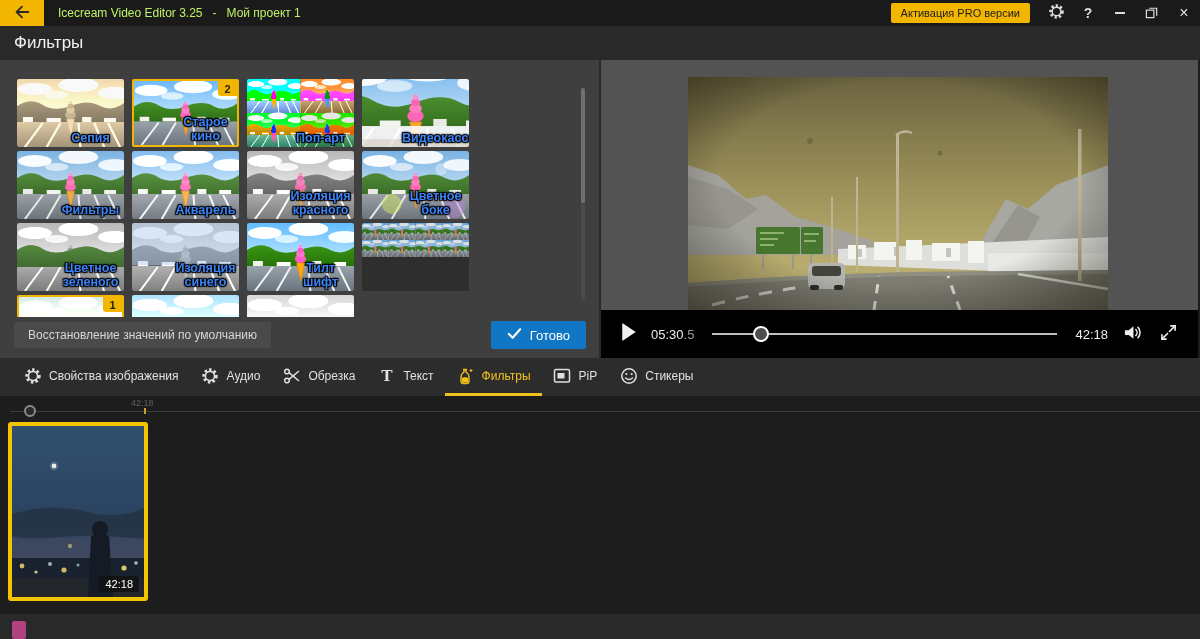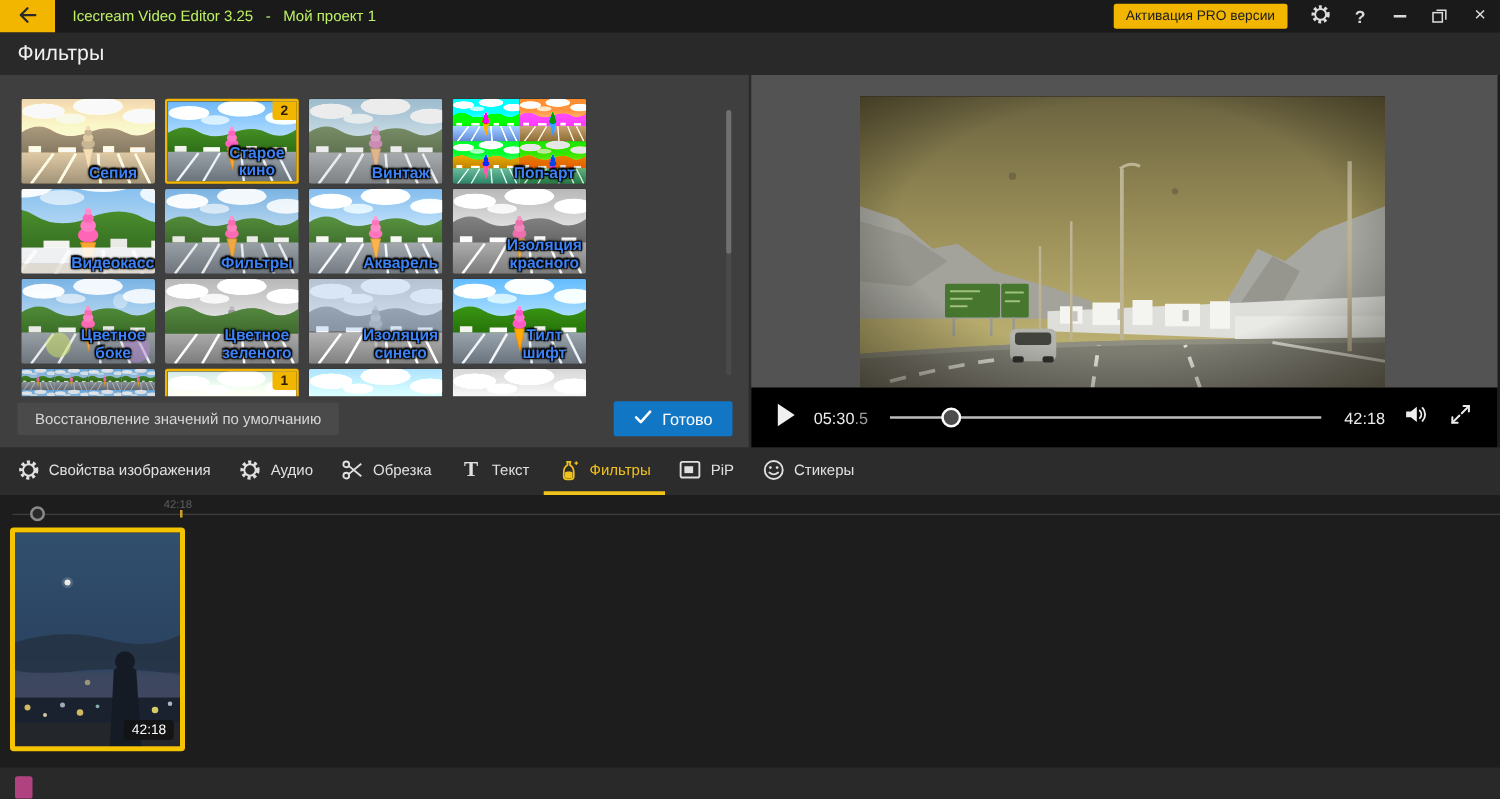--- a/index.html
+++ b/index.html
@@ -74,21 +74,21 @@
   .controls { position:absolute; left:0; right:0; top:250px; height:48px; background:#000000; display:flex; align-items:center; padding:0 18px; gap:12px; }
   .play-btn { width:20px; height:20px; display:flex; align-items:center; justify-content:center; cursor:pointer; }
   .time { font-size:13px; color:#ececec; white-space:nowrap; }
   .time .frac { color:#9a9a9a; }
   .slider { position:relative; flex:1; height:16px; margin:0 6px; cursor:pointer; }
   .slider .track { position:absolute; left:0; right:0; top:7px; height:2px; background:#bdbdbd; }
   .slider .knob { position:absolute; top:0; width:16px; height:16px; border-radius:50%; border:2.5px solid #fff; background:#4d4d4d; }
   .ctl-ico { width:24px; height:22px; display:flex; align-items:center; justify-content:center; cursor:pointer; }
 
   
-  .toolbar { height:38px; background:#2c2c2c; display:flex; align-items:stretch; padding-left:2px; flex:0 0 auto; }
+  .toolbar { height:38px; background:#2c2c2c; display:flex; align-items:stretch; padding-left:12px; flex:0 0 auto; }
   .tab { display:flex; align-items:center; gap:7px; padding:0 11px; color:#e0e0e0; font-size:12px; cursor:pointer; border-bottom:3px solid transparent; }
   .tab .ticon { display:flex; align-items:center; justify-content:center; width:19px; height:19px; }
   .tab.active { color:#f2c21c; border-bottom-color:#f2c21c; }
   .t-serif { font-family:"Liberation Serif", serif; font-size:17px; font-weight:bold; color:#e0e0e0; line-height:1; }
   .toolbar-right { margin-left:auto; display:flex; align-items:center; gap:14px; padding-right:16px; }
   .hist-ico { width:24px; height:20px; display:flex; align-items:center; justify-content:center; cursor:pointer; }
   .vdiv { width:1px; height:16px; background:#5a5a5a; }
   .clear-btn { display:flex; align-items:center; gap:8px; color:#8a8a8a; font-size:12px; cursor:default; }
 
   
@@ -228,26 +228,20 @@
         </div>
 
         <div class="thumb sel t-oldfilm">
           <svg class="img" viewBox="0 0 108 68" preserveAspectRatio="none">
               <use class="sc" href="#scene"></use>
             </svg>
           <div class="t-label">Старое кино</div>
           <div class="t-badge">2</div>
         </div>
 
-        <div class="thumb t-vintage">
-          <svg class="img" viewBox="0 0 108 68" preserveAspectRatio="none">
-              <use class="sc" href="#scene"></use>
-            </svg>
-          <div class="t-label">Винтаж</div>
-        </div>
 
         <div class="thumb t-popart">
           <svg class="img" viewBox="0 0 108 68" preserveAspectRatio="none">
             <g class="pa1" transform="scale(0.5)">
                 <use href="#scene"></use>
               </g>
             <g class="pa2" transform="translate(54,0) scale(0.5)">
                 <use href="#scene"></use>
               </g>
             <g class="pa3" transform="translate(0,34) scale(0.5)">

******

*THE PROBLEM*: Of the lines above, output exactly those from the line bearing "-74,21 +74,21 @@" through the line bearing "margin-left:auto; display:flex; align-items:center;", inclusive.

*EXERCISE ANSWER*:
@@ -74,21 +74,21 @@
   .controls { position:absolute; left:0; right:0; top:250px; height:48px; background:#000000; display:flex; align-items:center; padding:0 18px; gap:12px; }
   .play-btn { width:20px; height:20px; display:flex; align-items:center; justify-content:center; cursor:pointer; }
   .time { font-size:13px; color:#ececec; white-space:nowrap; }
   .time .frac { color:#9a9a9a; }
   .slider { position:relative; flex:1; height:16px; margin:0 6px; cursor:pointer; }
   .slider .track { position:absolute; left:0; right:0; top:7px; height:2px; background:#bdbdbd; }
   .slider .knob { position:absolute; top:0; width:16px; height:16px; border-radius:50%; border:2.5px solid #fff; background:#4d4d4d; }
   .ctl-ico { width:24px; height:22px; display:flex; align-items:center; justify-content:center; cursor:pointer; }
 
   
-  .toolbar { height:38px; background:#2c2c2c; display:flex; align-items:stretch; padding-left:2px; flex:0 0 auto; }
+  .toolbar { height:38px; background:#2c2c2c; display:flex; align-items:stretch; padding-left:12px; flex:0 0 auto; }
   .tab { display:flex; align-items:center; gap:7px; padding:0 11px; color:#e0e0e0; font-size:12px; cursor:pointer; border-bottom:3px solid transparent; }
   .tab .ticon { display:flex; align-items:center; justify-content:center; width:19px; height:19px; }
   .tab.active { color:#f2c21c; border-bottom-color:#f2c21c; }
   .t-serif { font-family:"Liberation Serif", serif; font-size:17px; font-weight:bold; color:#e0e0e0; line-height:1; }
   .toolbar-right { margin-left:auto; display:flex; align-items:center; gap:14px; padding-right:16px; }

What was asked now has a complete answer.